Cow blowing (insufflation) to encourage milk letdown

So, I’m reading this book on milk (Milk: A global history by Hannah Velten) when I come across this picture on the right and I’m thinking “OK, this is looking a bit strange, and is surely quite disconcerting for both species.”

The photo was taken in 1982. It is a young lad blowing, via a tube, air into the vagina of a cow to induce milk letdown. I have read that similar result can be achieved by blowing air into the anus.

I know what you are thinking:
1. No, no, no, you are kidding me, right? No. It’s true, and it’s called “cow blowing” or insufflation.
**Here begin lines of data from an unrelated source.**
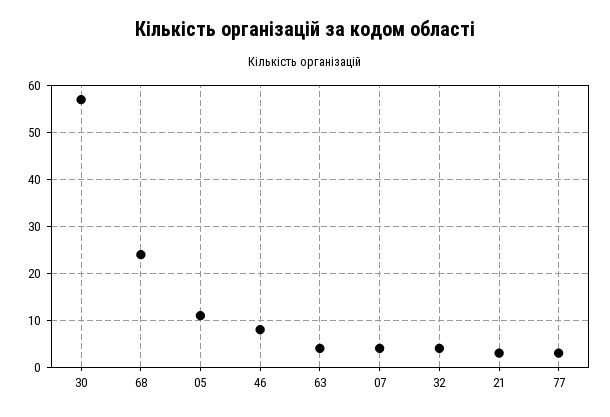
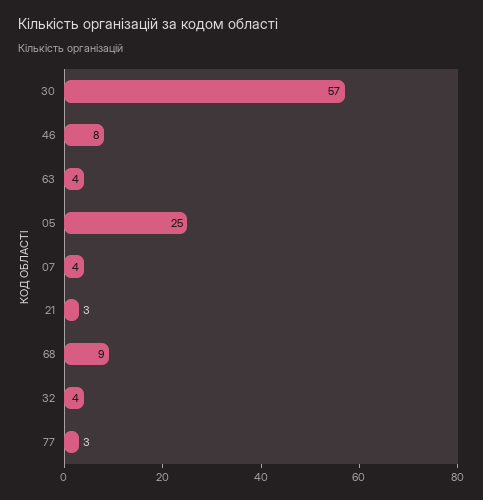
68: 25 -> 9
05: 10 -> 25

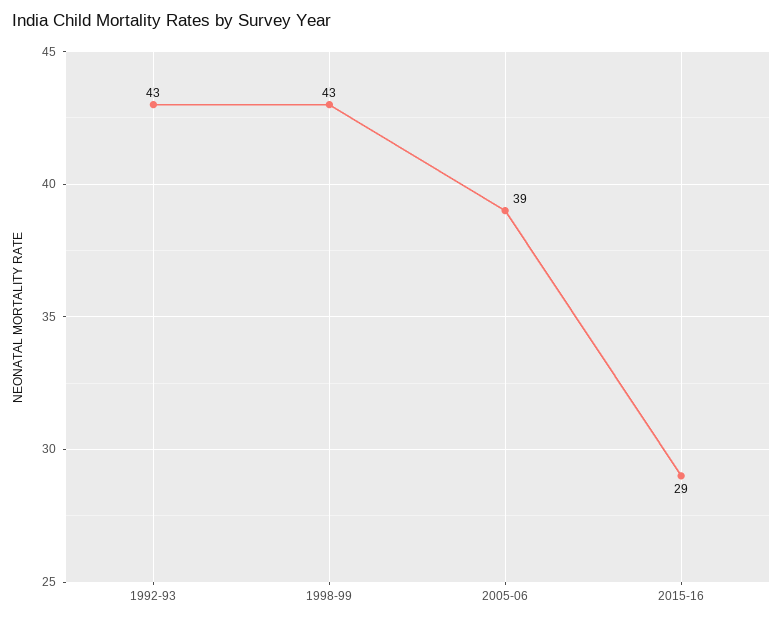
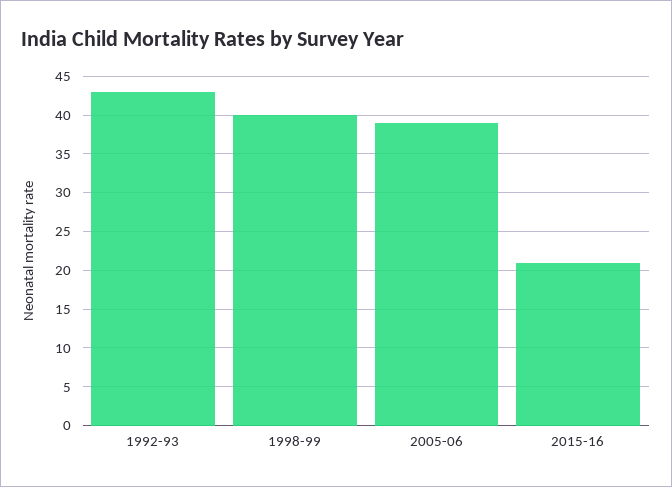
1998-99: 43 -> 40
2015-16: 29 -> 21

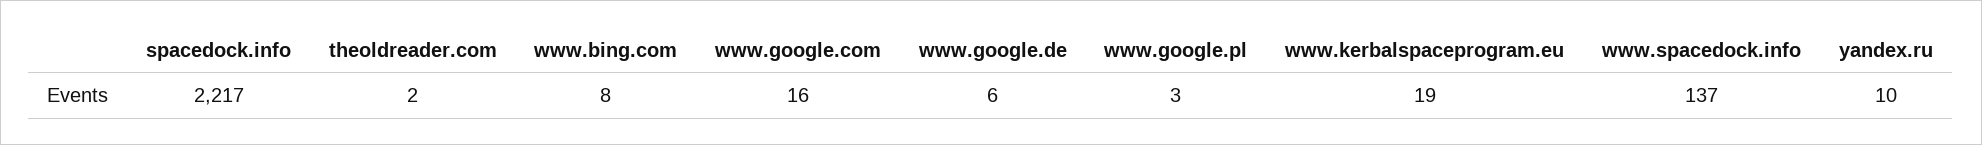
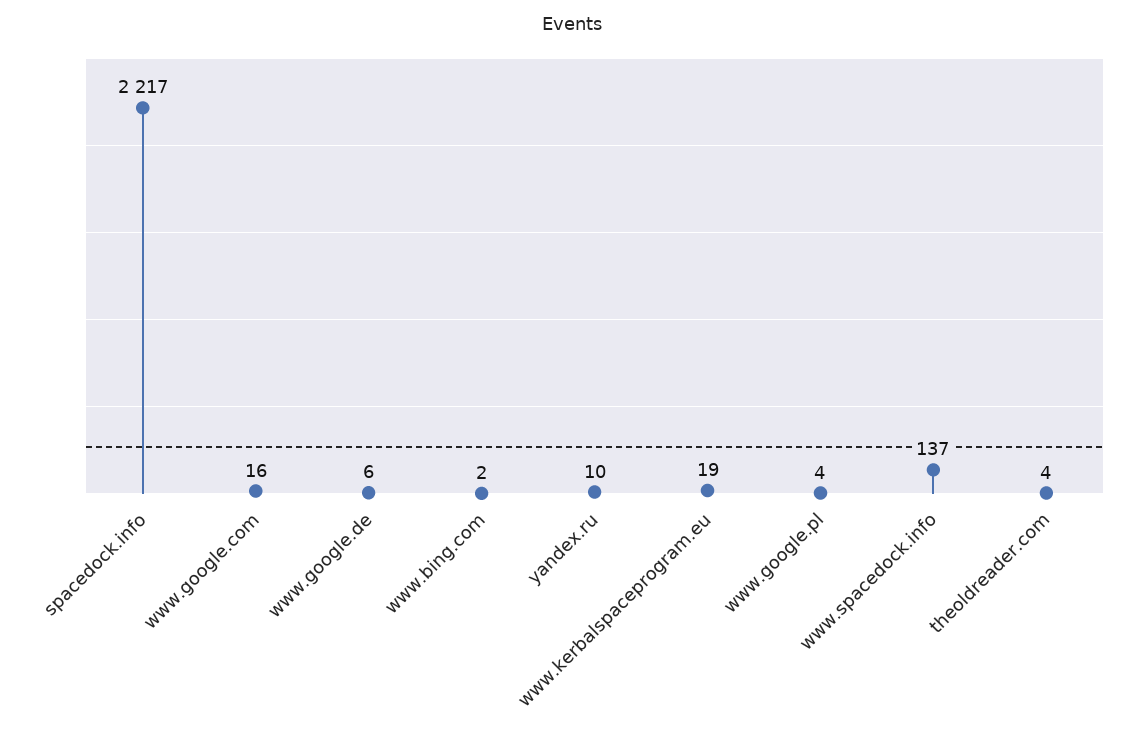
theoldreader.com: 2 -> 4
www.bing.com: 8 -> 2
www.google.pl: 3 -> 4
It has been described in many parts of the world, and the “art” has been around for a long time. Back in 440 BC a bloke called Herodotus described this in horses: “... they insert a tube made of bone and shaped like a flute into the mare’s anus, and blow; and while one blows the other one milks.”

2. OK, who was the first person to think of this?
“Hey Dad, Daisy won’t let down any milk, what should we do?”
“Have you tried scratching behind her ear?”
“Yes. Didn’t work.”
“What about rubbing her tummy”.
“Doesn’t work either".
Dad, stuck for ideas, decides to play a joke on the kids. “Try blowing air up her backside.” And so the incredible discovery began.


Seriously, I would like to know the physiology behind this practice, but I had difficulty getting an answer. Is it a physical response or does the air stimulate the release of oxytocin? Anyway, there is a fascinating, although long, history of insufflation of cattle here. There is also a short TV news video here. When food is not always easy to come by you have to admire human ingenuity to get nutrition.